問題文: 抜粋に基づき、売上高が1,888百万円(前年同期比106.6%増)となった主な要因を1～3文で説明せよ。

読解用抜粋:
② 当事業年度の経営成績等の状況に関する認識及び分析・検討内容
経営成績等
a.経営成績の状況
(売上高)
売上高は、1,888百万円(前年同期比106.6%増)となりました。この主な要因は、安定した不動産収入が堅調に推移したことや、飲食業も回復基調となり、レストラン部門の売上高が699百万円(前年同期比113.8%増)及び宴会部門の売上高が275百万円(前年同期比156.1%増)増加したことによるものです。
(売上総利益)
売上総利益は、950百万円(前年同期比264.1%増)となりました。この主な要因は、売上高増加によるものです。
(販売費及び一般管理費、営業損失)
販売費及び一般管理費は、1,322百万円(前年同期比13.2%増)となりました。この主な要因は、売り上げ増加による人件費が61百万円増加したことによるものです。その結果、営業損失は372百万円(前年同期は営業損失907百万円)となりました。
(営業外収益、営業外費用、経常損失)

人体姿勢キーポイントデータ:
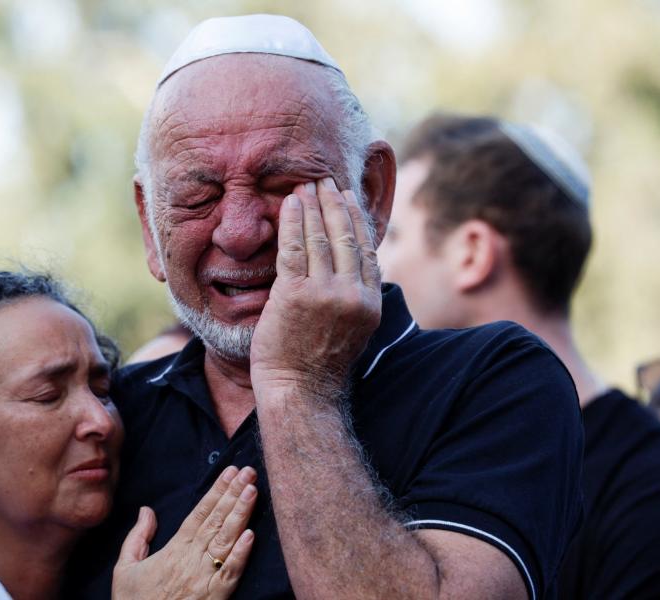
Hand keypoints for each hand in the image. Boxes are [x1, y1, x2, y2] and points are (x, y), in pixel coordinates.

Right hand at [113, 466, 257, 599]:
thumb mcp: (125, 569)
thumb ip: (137, 537)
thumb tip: (146, 510)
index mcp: (173, 550)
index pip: (199, 513)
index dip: (216, 491)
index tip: (230, 472)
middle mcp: (191, 560)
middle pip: (216, 521)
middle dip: (234, 494)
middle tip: (249, 471)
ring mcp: (204, 579)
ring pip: (226, 541)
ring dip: (241, 514)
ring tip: (253, 491)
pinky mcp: (215, 598)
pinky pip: (230, 574)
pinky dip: (242, 555)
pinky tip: (251, 535)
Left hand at [250, 178, 382, 399]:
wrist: (299, 392)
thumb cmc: (316, 365)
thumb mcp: (349, 330)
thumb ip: (351, 298)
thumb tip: (349, 270)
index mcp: (369, 303)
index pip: (366, 250)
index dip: (357, 219)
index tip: (348, 198)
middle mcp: (353, 295)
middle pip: (346, 237)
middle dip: (335, 204)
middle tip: (326, 181)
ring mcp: (325, 294)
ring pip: (321, 238)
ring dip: (313, 207)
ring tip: (306, 186)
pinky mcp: (296, 295)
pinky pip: (295, 248)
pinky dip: (293, 222)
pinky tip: (290, 204)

解答: 主な要因は、安定した不動産収入が堅調に推移したことにある。加えて、飲食業も回復基調となり、レストラン部門と宴会部門の売上高が増加した。